Are there any custom dialers or dialer themes to download. Im rooted running a stock ROM GB 2.3.3, 4.5.605. I dont have Bootstrap Recovery App but I do have CW ROM Manager and ROM Toolbox, neither of which are the premium versions. Preciate any help and feedback ya'll shoot my way.


----------



## jHutch (Nov 12, 2011)

liberty is a modded stock and has themes... check it out..

Sent from my DROID X using Tapatalk


----------



## jonwgee (Jun 6, 2011)

There are plenty of dialer apps on the market as well that have multiple themes. Go Dialer, etc

Sent from my DROIDX using RootzWiki


----------



## jHutch (Nov 12, 2011)

I thought he meant a theme for the stock dialer.. but yeah that works too

Sent from my DROID X using Tapatalk


----------



## HomicidalDX82 (Sep 21, 2011)

My bad, I was referring to themes to apply to the stock dialer, not dialer apps. Preciate the feedback Jon n JHutch. Ive looked at several stock themes thru Rom Toolbox and Rom Manager, but the one thing I do not have is the D2 Bootstrap app simply because Ive been waiting on my new debit card for 3 weeks. Is there any theme or even rom I can download and install w/o having to have Bootstrap or any other paid app?

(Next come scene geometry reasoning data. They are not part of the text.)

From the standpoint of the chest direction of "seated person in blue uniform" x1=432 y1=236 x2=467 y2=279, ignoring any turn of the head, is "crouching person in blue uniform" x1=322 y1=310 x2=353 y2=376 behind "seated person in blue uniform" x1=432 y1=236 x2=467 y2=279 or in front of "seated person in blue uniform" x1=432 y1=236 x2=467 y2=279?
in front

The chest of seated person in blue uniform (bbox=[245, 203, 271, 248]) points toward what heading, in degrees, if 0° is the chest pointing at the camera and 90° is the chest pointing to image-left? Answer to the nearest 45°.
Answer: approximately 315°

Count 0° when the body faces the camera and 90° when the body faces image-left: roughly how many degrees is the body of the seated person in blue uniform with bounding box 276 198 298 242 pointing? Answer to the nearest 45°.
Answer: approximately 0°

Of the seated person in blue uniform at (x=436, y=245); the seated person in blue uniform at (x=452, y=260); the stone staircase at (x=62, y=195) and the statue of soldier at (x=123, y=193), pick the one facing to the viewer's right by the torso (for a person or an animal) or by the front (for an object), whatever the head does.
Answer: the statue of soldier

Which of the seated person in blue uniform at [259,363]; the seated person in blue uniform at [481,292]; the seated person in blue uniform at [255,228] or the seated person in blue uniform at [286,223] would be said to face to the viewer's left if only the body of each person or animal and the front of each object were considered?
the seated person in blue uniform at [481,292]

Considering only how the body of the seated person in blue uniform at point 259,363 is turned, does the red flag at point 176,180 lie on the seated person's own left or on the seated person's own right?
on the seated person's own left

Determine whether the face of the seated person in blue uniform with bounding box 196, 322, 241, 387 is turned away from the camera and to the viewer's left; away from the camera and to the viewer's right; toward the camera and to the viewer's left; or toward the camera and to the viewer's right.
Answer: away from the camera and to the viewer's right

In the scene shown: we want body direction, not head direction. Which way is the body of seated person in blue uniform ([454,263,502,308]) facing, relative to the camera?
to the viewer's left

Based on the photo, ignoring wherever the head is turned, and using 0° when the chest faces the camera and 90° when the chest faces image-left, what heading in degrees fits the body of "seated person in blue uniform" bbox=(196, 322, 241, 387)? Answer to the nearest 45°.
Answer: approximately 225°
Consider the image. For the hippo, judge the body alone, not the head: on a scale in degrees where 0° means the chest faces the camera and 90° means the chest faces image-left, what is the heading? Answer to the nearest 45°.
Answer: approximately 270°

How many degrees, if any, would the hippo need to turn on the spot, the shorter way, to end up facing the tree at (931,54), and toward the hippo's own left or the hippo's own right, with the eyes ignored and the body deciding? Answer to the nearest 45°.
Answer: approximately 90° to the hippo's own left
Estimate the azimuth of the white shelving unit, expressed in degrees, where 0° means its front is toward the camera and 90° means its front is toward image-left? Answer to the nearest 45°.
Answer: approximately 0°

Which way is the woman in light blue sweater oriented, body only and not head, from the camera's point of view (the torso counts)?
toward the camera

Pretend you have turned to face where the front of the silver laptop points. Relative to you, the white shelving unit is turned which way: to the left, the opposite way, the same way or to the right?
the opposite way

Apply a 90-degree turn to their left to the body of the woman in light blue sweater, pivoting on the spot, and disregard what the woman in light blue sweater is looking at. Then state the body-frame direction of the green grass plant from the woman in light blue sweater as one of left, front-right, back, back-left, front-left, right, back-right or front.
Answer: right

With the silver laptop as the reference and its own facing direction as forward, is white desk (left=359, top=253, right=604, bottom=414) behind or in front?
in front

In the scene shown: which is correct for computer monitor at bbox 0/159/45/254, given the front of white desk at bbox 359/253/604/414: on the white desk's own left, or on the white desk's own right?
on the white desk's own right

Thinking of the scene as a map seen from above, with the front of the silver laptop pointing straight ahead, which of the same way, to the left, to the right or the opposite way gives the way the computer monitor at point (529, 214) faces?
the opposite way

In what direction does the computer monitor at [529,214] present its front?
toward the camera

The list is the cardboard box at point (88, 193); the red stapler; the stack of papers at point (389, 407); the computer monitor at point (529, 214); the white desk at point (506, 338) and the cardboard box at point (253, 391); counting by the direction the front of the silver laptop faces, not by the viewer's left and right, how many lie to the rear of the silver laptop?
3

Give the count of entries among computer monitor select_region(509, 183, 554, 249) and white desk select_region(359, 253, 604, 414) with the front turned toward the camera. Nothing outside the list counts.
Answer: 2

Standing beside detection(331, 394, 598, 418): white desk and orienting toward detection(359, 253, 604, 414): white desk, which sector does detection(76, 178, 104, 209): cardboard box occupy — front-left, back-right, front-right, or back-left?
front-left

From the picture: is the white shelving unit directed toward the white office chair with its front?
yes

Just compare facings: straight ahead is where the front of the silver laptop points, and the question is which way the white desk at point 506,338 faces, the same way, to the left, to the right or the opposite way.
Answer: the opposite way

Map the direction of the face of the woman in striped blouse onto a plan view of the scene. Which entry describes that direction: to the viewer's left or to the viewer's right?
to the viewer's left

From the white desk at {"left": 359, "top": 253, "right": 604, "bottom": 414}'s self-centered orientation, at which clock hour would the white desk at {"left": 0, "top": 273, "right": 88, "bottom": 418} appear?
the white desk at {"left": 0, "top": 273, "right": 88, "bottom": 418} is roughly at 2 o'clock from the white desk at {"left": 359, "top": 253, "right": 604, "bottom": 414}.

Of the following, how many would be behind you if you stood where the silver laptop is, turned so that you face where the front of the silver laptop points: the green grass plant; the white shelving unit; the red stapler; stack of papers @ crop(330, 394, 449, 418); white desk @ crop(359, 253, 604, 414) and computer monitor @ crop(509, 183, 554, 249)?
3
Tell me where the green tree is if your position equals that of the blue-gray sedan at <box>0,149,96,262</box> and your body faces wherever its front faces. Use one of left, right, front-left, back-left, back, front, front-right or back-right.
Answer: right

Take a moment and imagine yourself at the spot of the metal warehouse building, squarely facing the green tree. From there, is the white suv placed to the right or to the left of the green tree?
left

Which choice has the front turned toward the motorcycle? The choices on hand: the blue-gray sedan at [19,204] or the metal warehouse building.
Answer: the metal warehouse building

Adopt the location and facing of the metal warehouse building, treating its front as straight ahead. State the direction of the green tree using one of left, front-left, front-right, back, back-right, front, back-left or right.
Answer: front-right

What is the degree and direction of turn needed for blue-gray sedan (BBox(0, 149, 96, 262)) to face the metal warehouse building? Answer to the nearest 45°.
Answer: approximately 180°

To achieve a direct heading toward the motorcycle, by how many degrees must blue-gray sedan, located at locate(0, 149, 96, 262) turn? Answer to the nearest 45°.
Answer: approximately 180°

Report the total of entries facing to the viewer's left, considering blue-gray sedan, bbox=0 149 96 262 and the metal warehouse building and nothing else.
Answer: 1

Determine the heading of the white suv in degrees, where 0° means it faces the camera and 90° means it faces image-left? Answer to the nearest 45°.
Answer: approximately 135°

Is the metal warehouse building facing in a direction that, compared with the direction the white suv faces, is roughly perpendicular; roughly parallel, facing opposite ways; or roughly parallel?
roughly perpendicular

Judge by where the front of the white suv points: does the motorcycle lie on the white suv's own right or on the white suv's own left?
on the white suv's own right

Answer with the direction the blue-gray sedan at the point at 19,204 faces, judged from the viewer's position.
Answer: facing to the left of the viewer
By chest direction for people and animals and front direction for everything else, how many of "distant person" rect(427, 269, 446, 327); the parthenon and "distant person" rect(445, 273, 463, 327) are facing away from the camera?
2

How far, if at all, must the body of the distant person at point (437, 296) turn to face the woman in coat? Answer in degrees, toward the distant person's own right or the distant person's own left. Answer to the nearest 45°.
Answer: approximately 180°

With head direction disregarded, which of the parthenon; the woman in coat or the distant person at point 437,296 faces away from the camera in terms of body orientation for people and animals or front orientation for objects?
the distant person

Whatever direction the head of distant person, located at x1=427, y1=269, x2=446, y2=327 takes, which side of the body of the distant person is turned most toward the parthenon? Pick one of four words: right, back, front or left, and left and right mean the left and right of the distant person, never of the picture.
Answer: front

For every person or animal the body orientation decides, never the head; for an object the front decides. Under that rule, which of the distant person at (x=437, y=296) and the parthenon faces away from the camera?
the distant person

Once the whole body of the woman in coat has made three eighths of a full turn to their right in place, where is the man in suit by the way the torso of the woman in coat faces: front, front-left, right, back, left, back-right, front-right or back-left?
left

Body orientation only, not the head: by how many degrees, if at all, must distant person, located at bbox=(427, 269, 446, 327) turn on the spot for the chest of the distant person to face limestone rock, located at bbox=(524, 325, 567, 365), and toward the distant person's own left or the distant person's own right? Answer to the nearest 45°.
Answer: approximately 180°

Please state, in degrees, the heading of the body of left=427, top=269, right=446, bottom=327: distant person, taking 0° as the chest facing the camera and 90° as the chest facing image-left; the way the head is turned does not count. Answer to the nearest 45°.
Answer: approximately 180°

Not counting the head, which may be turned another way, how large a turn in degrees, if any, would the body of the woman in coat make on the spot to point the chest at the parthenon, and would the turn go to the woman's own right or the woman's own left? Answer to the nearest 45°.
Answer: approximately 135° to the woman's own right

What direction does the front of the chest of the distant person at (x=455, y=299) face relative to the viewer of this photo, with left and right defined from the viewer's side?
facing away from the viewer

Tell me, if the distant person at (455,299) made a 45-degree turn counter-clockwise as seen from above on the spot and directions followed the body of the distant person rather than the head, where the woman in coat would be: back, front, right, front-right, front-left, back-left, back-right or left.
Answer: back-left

Sent from my DROIDX using RootzWiki


----------



## SaurusX (Jun 15, 2011)

Koush gave away Droid2 Bootstrap on his website before he neglected it and forgot to update the link. Here it is: http://db.tt/Z9plyMAe

Edit: I themed the stock dialer a while back to make it more like AOSP using someone else's work as a base. I made it for the 596 GB release, but I know that it work on 602 and 605 as the dialer never changed. http://www.droidxforums.com/forum/gingerbread-themes/30672-theme-aosp-gb-themed-blur-dialer-596-a.html


----------



## HomicidalDX82 (Sep 21, 2011)

Good lookn out on the Bootstrap App and the dialer you hooked up. Unfortunately I tried to download the dialer thru the link you posted and Media Fire said it was no longer available....IDK maybe Im not doin something right, Im bout 2 mnths into my first go round at rootn a phone. Anything else you can shoot my way would be gladly accepted.

Sent from my DROIDX using RootzWiki


----------



## SaurusX (Jun 15, 2011)

I guess the mediafire link expired. I'll reupload the dialer theme again tonight.


----------